TASK REQUIREMENTS →
1. In the blog post about moving to Quarto, what major advantage does the Quarto Pub approach have?
2. Please repeat the blog post word for word from "As you can imagine, the" to "wasn’t painless either.".

Ported Over to Quarto!


Tinashe M. Tapera


July 27, 2022

This is the first post in a Quarto blog. Welcome!

OK, now that the stock photo is out of the way, let’s modify this to add some actually important content.

How to Port Your Blogdown-Hugo Website to Quarto

As a short introductory post, let’s talk about the elephant in the room: most of us here are riding a hype train and rushing to get hip with the Quarto times. That means many of us are moving our blogs from older, supposedly antiquated methods to the new offering by Quarto.

This is fine, but it also means that a lot of us are charting different paths on our way to the Quarto Mecca. Here, I want to talk about how Blogdown-Hugo-Netlify users should make the jump as painlessly as possible.

As you can imagine, the Blogdown-Hugo-Netlify site is one built by R users in blogdown, rendered by hugo with GitHub Pages, and served by Netlify. There’s nothing exceptionally wrong with this framework, but I have to admit that I did find it somewhat janky. I think that at the very least, I was willing to try Quarto if it were going to save me from some of the debugging that I had done in previous work on this site. Don’t get me wrong, it wasn’t a horrible experience, and it generated a much slicker product than vanilla GitHub pages, but it also wasn’t painless either.

Benefits of Quarto Pub

In my limited experience, the Quarto Pub approach has one major advantage — it cuts out the middlemen.

With the Blogdown-Hugo approach, we had to essentially cross our fingers that multiple independent programming steps would work:

flowchart LR
  A[rmarkdown] --> B(pandoc)

DATA PROVIDED →

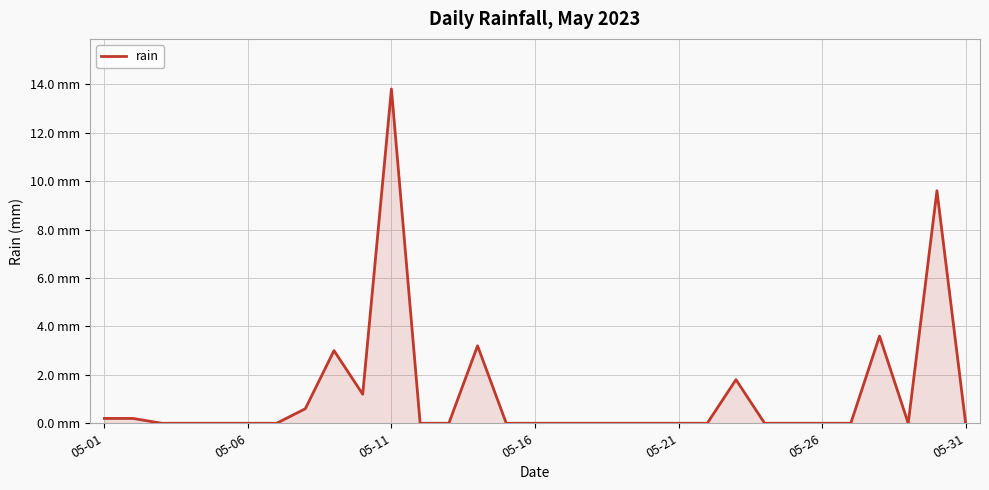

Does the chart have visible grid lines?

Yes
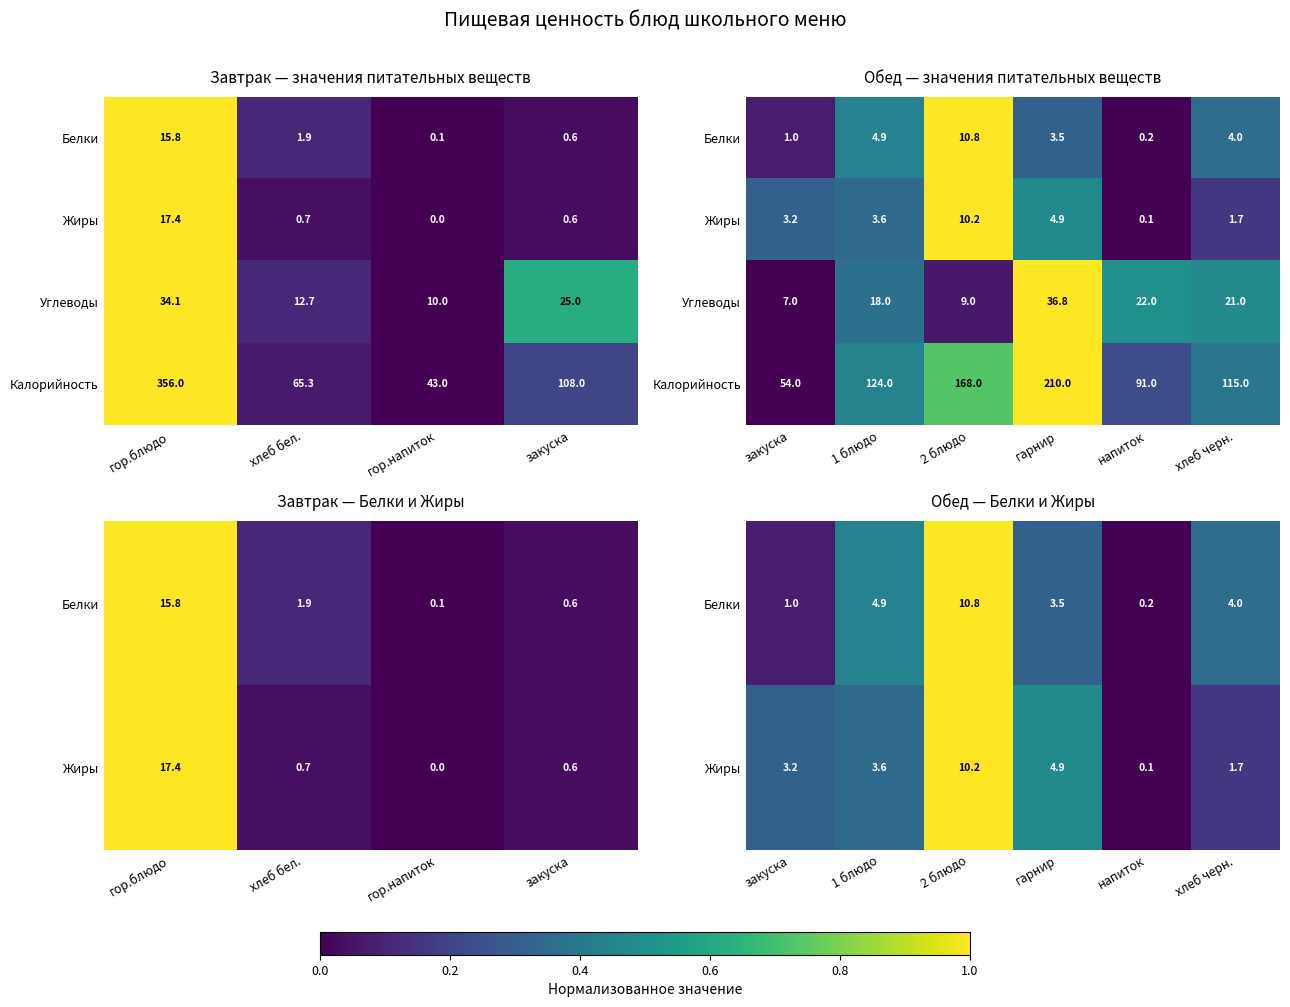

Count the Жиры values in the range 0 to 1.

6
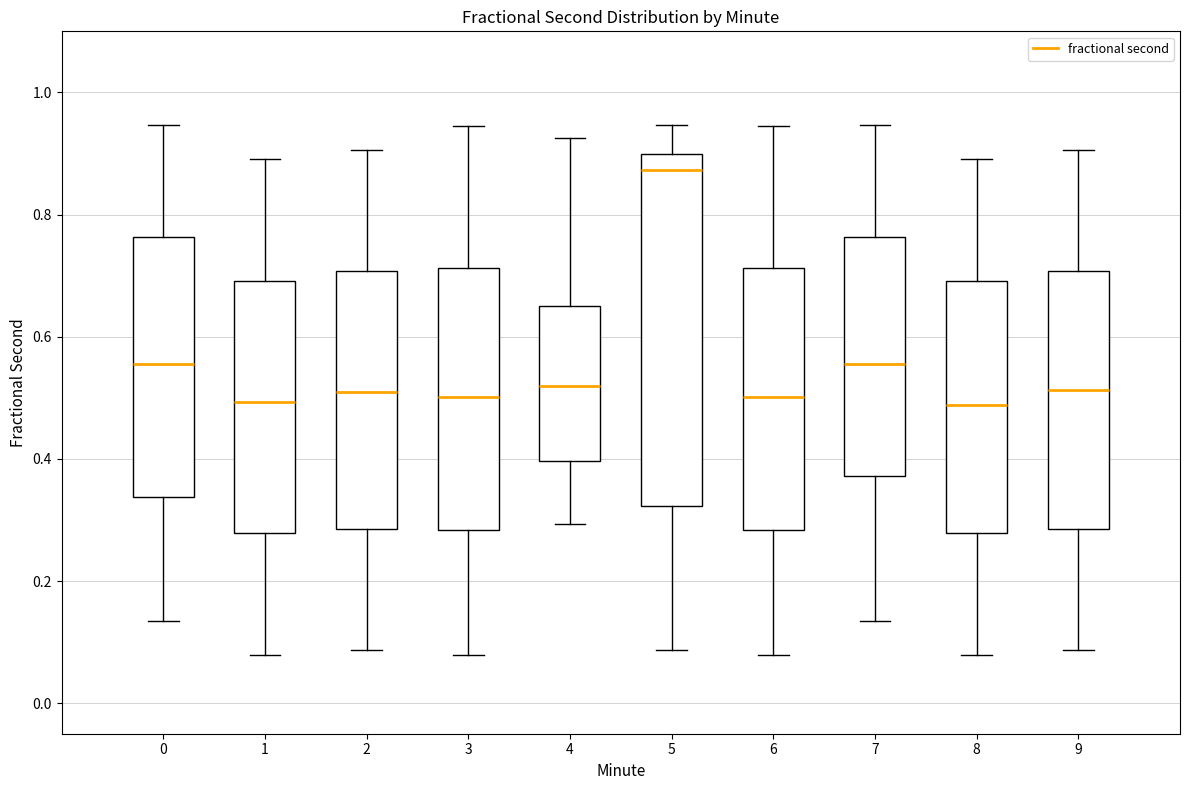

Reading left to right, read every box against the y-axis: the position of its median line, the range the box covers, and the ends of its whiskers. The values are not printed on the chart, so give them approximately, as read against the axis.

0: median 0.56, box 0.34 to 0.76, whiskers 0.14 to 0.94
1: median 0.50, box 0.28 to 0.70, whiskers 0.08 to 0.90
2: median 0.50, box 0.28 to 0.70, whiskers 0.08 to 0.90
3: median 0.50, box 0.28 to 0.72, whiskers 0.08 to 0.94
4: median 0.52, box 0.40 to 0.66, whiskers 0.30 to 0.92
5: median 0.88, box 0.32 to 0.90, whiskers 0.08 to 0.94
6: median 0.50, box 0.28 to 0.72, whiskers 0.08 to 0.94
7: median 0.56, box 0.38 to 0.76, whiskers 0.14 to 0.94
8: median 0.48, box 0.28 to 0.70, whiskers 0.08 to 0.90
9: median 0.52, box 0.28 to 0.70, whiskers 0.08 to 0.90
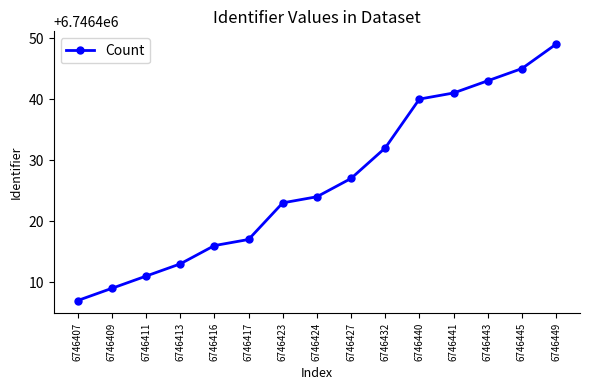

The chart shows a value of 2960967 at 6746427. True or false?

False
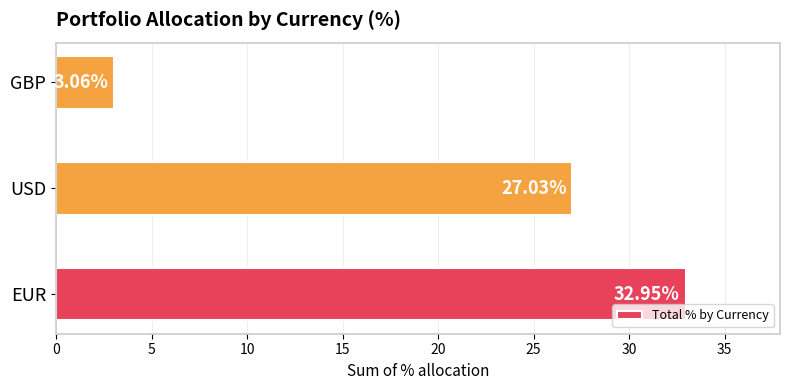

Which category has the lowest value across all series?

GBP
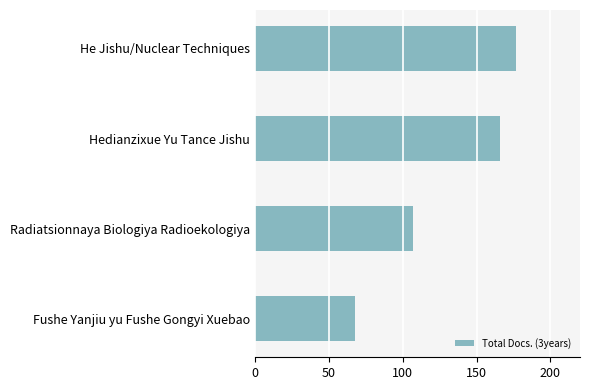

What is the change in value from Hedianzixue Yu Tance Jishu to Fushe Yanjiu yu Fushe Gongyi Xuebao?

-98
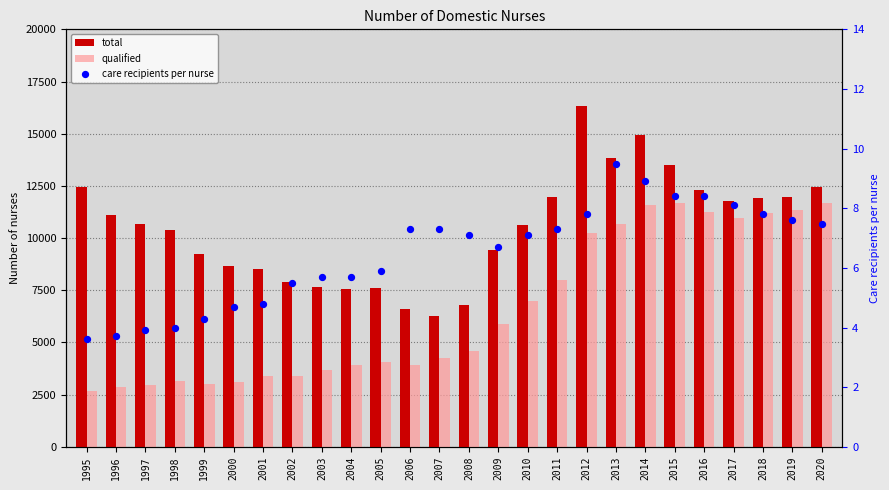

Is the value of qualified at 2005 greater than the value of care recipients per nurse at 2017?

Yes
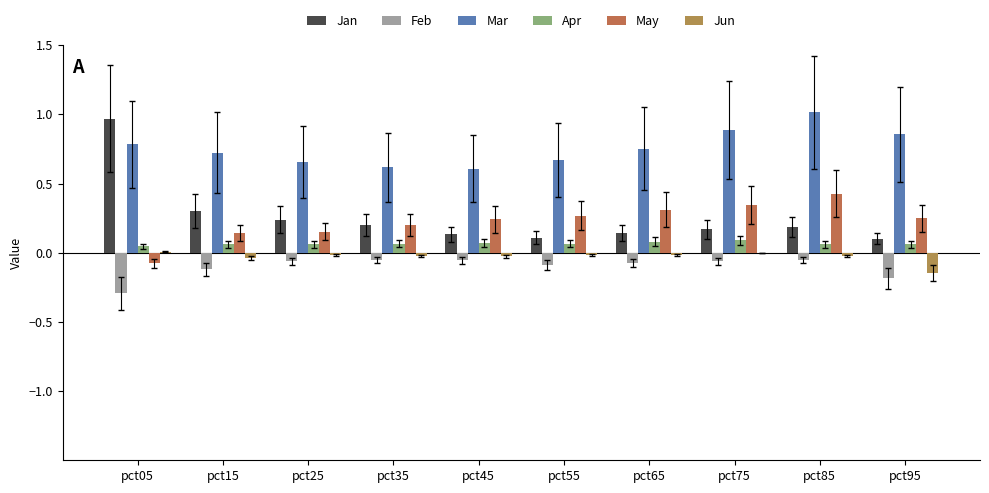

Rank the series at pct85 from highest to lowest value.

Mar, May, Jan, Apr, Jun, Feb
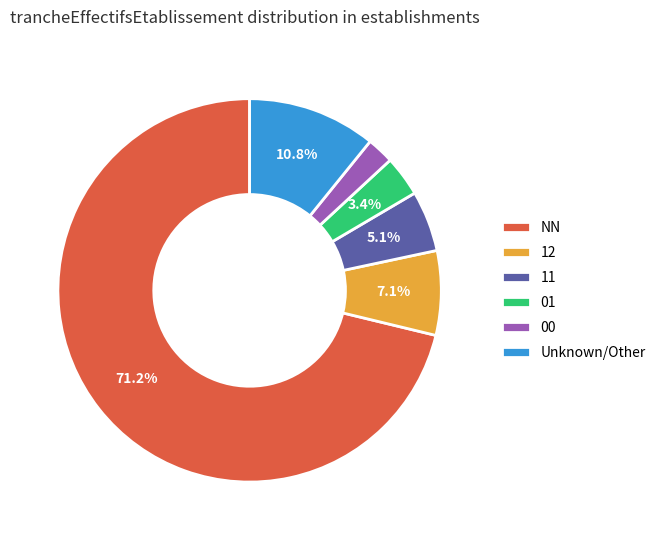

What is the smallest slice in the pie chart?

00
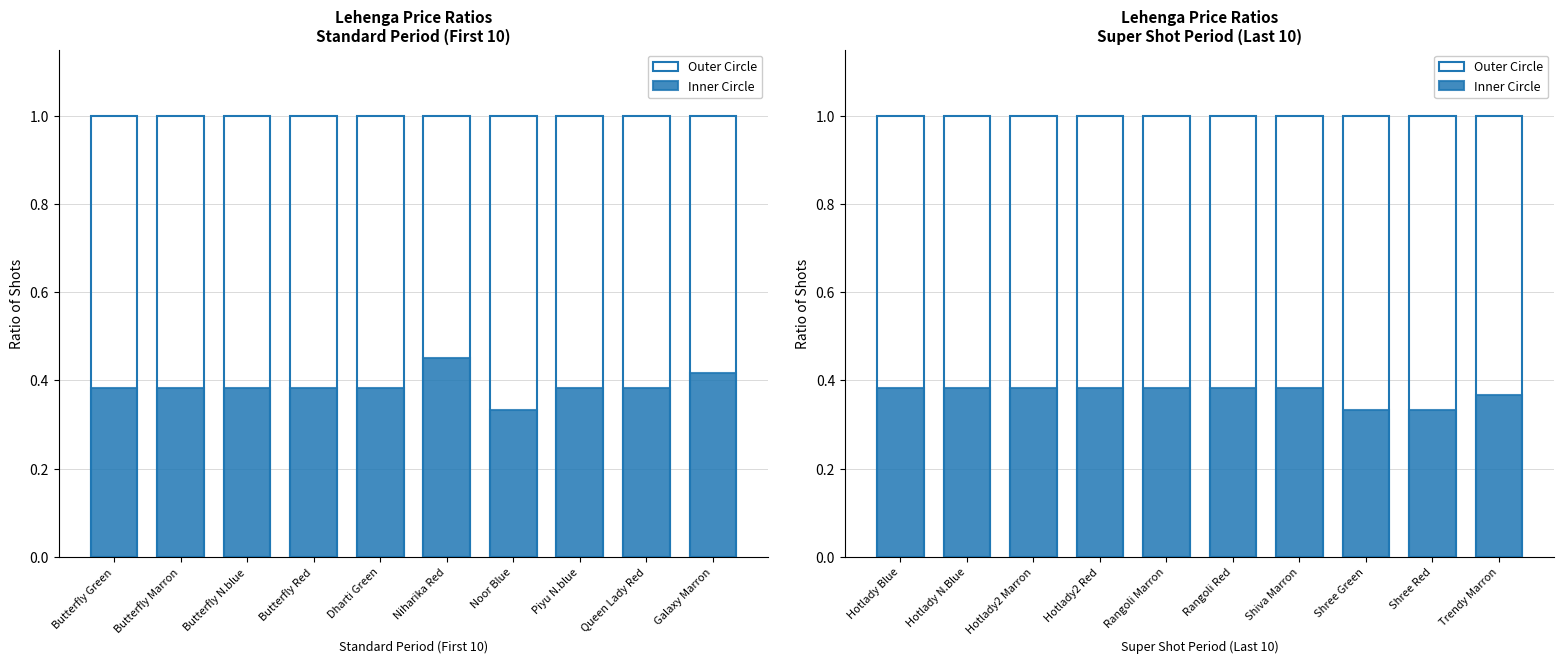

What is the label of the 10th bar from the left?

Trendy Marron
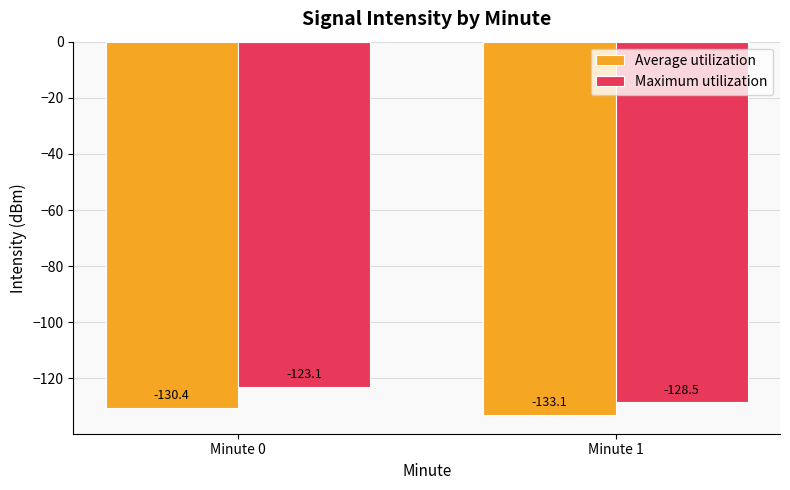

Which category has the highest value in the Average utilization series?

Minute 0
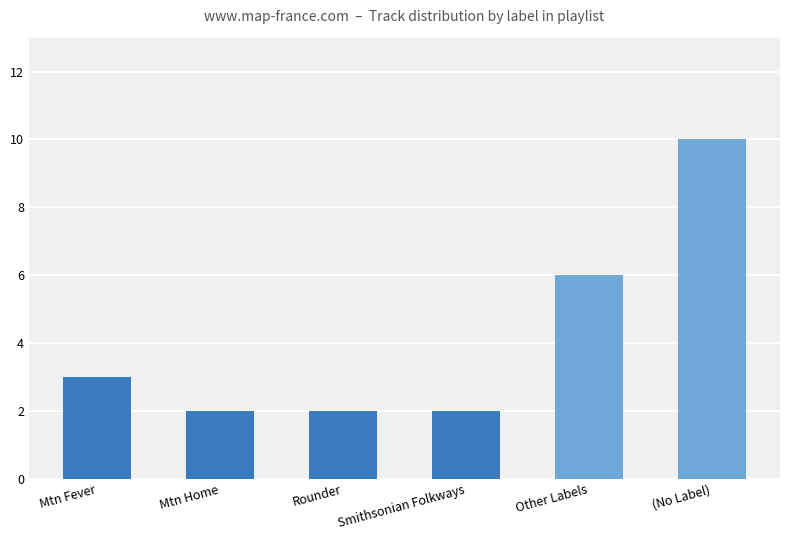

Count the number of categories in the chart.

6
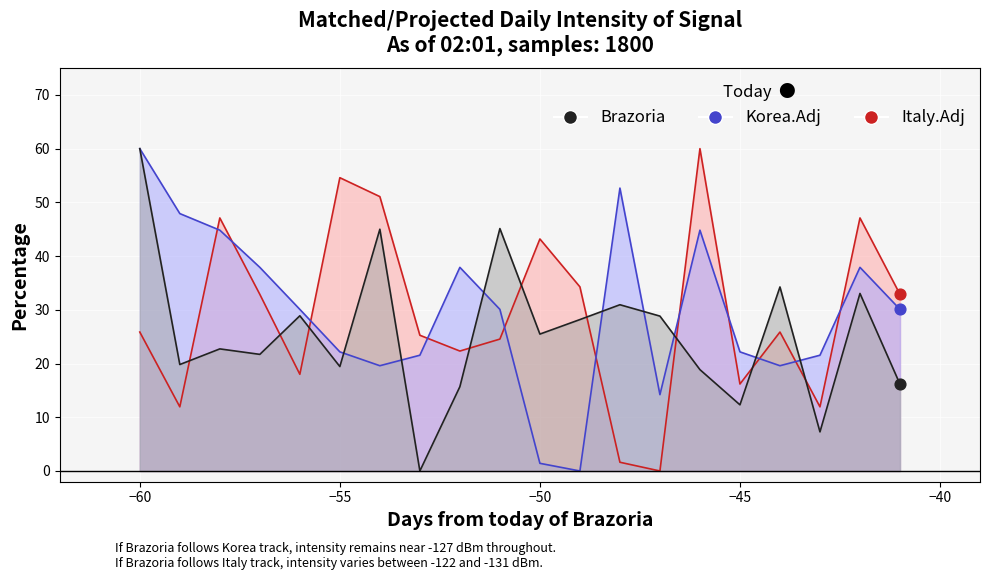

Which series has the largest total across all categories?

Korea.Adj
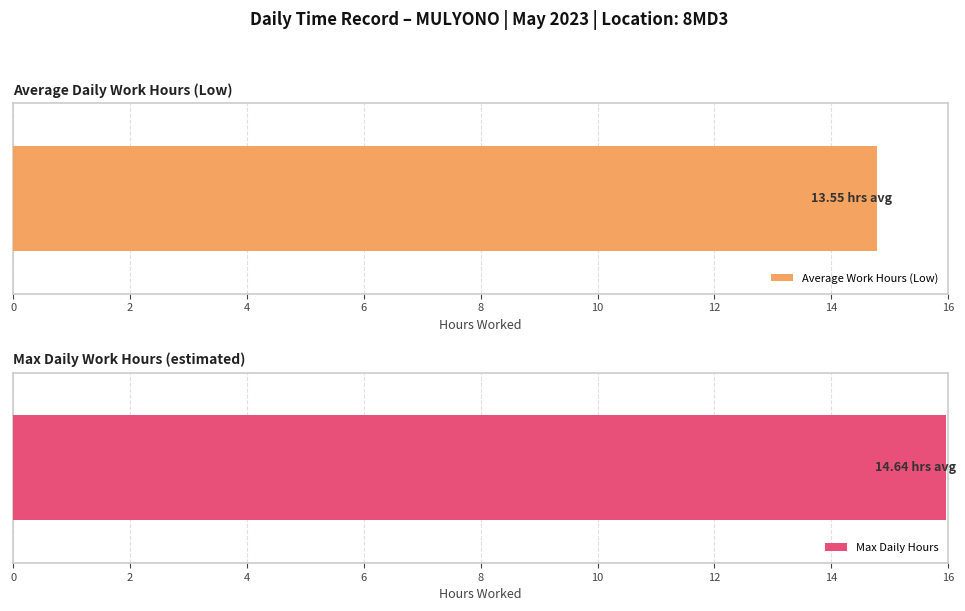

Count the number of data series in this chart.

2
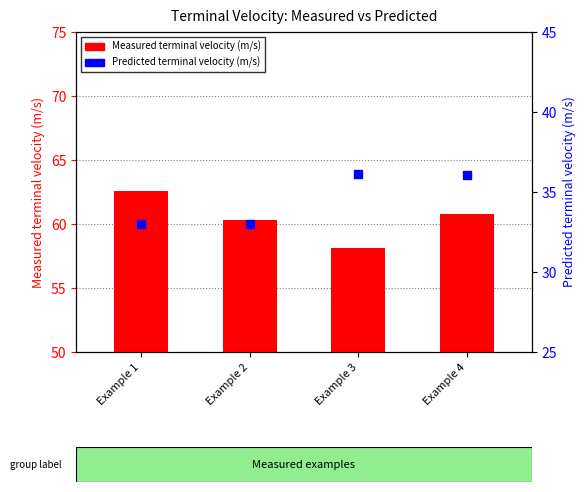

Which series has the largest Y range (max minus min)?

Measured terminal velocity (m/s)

EXERCISE RESPONSES →
1. It cuts out the middlemen.

2.
As you can imagine, the Blogdown-Hugo-Netlify site is one built by R users in blogdown, rendered by hugo with GitHub Pages, and served by Netlify. There’s nothing exceptionally wrong with this framework, but I have to admit that I did find it somewhat janky. I think that at the very least, I was willing to try Quarto if it were going to save me from some of the debugging that I had done in previous work on this site. Don’t get me wrong, it wasn’t a horrible experience, and it generated a much slicker product than vanilla GitHub pages, but it also wasn’t painless either.